**What the task asks**:
Find the line containing "pinky tip: (83, 185)" in the records below. Copy exactly that line and each one after it, ending at the line containing "ring dip: (637, 990)", and nothing more.

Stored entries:
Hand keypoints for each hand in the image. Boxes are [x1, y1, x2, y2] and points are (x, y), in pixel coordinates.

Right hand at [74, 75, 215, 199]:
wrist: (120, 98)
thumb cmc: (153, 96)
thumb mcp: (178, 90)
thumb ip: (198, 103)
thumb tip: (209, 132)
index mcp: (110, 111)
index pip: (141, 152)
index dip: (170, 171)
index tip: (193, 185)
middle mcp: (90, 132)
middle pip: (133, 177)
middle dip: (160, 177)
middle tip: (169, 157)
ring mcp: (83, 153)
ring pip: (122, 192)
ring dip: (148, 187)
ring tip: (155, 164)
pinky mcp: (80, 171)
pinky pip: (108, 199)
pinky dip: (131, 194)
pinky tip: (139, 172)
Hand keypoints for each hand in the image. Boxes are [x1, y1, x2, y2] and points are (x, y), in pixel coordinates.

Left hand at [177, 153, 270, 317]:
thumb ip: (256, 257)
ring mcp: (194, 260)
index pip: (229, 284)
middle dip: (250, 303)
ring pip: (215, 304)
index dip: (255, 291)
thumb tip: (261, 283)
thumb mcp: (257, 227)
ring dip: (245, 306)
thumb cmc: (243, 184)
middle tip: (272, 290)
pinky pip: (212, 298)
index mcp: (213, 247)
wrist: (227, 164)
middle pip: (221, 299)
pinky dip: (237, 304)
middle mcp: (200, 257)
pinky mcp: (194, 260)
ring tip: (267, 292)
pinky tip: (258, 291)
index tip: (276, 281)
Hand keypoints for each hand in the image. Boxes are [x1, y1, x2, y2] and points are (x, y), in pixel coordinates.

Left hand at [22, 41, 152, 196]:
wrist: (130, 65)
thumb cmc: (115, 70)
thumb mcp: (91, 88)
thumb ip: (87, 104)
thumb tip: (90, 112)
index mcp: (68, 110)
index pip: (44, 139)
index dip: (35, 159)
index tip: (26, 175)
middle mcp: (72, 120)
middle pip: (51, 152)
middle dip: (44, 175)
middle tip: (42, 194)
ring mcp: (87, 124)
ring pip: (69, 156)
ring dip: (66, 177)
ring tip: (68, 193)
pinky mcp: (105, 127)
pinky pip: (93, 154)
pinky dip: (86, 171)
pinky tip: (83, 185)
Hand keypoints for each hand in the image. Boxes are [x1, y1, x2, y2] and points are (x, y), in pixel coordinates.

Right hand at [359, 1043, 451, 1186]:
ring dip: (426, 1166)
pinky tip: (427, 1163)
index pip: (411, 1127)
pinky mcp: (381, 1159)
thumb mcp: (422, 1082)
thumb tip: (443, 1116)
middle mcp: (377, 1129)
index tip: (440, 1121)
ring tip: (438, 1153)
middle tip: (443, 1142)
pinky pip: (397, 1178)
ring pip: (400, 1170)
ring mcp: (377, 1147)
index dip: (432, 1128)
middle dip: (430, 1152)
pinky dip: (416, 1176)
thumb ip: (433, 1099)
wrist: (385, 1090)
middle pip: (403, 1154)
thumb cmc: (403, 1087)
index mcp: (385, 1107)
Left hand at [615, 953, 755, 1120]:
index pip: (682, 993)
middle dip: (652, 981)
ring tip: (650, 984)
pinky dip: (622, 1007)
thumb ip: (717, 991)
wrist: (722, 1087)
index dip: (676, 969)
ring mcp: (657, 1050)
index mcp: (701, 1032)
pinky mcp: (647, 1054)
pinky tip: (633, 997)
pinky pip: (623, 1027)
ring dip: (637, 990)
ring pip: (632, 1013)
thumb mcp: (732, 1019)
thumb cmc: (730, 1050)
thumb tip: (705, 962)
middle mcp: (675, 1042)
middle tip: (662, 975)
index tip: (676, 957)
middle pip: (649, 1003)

--

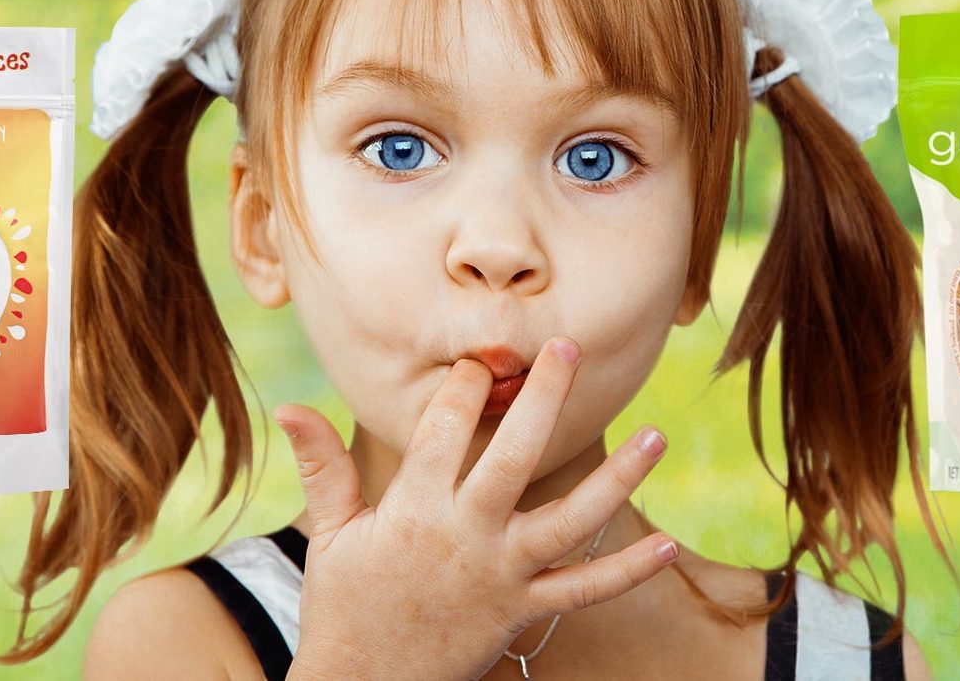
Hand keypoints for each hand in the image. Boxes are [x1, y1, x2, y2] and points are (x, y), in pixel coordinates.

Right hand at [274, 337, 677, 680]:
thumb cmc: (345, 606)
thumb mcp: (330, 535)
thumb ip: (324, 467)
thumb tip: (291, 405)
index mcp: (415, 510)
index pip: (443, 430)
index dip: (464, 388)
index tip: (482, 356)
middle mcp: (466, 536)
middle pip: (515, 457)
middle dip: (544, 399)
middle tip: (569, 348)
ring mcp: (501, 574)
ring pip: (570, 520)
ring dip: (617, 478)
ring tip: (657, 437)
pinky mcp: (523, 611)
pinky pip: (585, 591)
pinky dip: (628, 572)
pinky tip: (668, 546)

* * *

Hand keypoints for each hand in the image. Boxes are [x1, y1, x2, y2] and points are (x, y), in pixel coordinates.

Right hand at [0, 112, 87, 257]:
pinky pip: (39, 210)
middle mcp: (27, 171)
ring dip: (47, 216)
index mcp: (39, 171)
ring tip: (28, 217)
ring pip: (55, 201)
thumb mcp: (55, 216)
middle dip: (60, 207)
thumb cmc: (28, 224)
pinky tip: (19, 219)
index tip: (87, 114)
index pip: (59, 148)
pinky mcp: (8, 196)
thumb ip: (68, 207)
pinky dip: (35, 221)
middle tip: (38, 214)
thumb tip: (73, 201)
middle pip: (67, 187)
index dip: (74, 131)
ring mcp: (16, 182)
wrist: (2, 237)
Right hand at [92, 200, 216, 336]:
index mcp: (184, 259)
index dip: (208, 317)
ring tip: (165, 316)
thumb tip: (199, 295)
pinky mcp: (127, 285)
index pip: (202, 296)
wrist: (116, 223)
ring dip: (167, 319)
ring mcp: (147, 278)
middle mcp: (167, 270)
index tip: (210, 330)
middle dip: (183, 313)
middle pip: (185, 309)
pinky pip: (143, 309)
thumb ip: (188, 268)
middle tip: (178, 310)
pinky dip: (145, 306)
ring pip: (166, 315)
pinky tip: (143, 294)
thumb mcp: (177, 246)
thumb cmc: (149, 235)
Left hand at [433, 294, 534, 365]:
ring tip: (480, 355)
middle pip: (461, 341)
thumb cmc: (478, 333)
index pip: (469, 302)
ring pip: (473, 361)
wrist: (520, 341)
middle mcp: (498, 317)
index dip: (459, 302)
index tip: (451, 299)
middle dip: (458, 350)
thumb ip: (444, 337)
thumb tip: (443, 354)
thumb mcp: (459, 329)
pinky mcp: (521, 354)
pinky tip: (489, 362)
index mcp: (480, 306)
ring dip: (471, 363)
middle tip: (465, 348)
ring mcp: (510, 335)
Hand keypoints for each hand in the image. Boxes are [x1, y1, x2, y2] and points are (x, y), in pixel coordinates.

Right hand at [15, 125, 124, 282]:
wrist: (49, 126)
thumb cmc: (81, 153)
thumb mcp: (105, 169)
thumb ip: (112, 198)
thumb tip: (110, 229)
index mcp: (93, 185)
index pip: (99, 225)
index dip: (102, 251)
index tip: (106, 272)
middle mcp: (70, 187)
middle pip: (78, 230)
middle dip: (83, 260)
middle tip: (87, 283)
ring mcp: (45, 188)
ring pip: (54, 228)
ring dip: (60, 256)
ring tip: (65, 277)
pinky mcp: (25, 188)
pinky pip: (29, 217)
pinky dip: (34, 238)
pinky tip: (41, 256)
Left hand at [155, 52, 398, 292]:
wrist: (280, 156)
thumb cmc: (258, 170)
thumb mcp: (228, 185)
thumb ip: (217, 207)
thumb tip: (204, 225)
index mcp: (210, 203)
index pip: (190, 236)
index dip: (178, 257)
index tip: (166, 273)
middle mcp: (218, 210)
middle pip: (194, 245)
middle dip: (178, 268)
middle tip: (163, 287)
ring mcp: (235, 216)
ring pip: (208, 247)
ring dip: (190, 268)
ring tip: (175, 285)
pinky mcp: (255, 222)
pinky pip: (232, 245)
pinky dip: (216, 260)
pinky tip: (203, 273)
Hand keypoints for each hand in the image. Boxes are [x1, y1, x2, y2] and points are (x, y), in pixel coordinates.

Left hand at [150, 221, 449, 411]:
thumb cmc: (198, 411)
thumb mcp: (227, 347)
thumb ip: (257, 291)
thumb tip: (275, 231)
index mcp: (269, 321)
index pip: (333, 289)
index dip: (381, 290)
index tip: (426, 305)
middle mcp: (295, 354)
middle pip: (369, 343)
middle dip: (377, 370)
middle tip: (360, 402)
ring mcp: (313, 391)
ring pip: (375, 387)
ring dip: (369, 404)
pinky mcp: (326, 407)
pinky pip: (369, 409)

**Solution for this task**:
pinky tip: (83, 185)
Hand keypoints for each hand in the image. Boxes are [x1, y1, x2, y2] and points are (x, y), in pixel coordinates.

Right hand at [359, 1043, 451, 1186]:
ring dip: (426, 1166)
pinky tip: (427, 1163)
index pip: (411, 1127)
pinky mcp: (381, 1159)
thumb mcp: (422, 1082)
thumb tip: (443, 1116)
middle mcp: (377, 1129)
index tip: (440, 1121)
ring tip: (438, 1153)
middle tip: (443, 1142)
pinky pip: (397, 1178)
ring pip: (400, 1170)
ring mcp: (377, 1147)
index dip: (432, 1128)
middle dip: (430, 1152)
pinky dip: (416, 1176)
thumb ip: (433, 1099)
wrist: (385, 1090)
middle pip: (403, 1154)
thumb cmc: (403, 1087)
index mcp: (385, 1107)
Left hand at [615, 953, 755, 1120]:
index pip: (682, 993)
middle dip: (652, 981)
ring tip: (650, 984)
pinky dip: (622, 1007)
thumb ip: (717, 991)
wrist: (722, 1087)
index dip: (676, 969)
ring mcp: (657, 1050)
index mcp: (701, 1032)
pinky mcp: (647, 1054)
pinky tip: (633, 997)
pinky pip: (623, 1027)
ring dip: (637, 990)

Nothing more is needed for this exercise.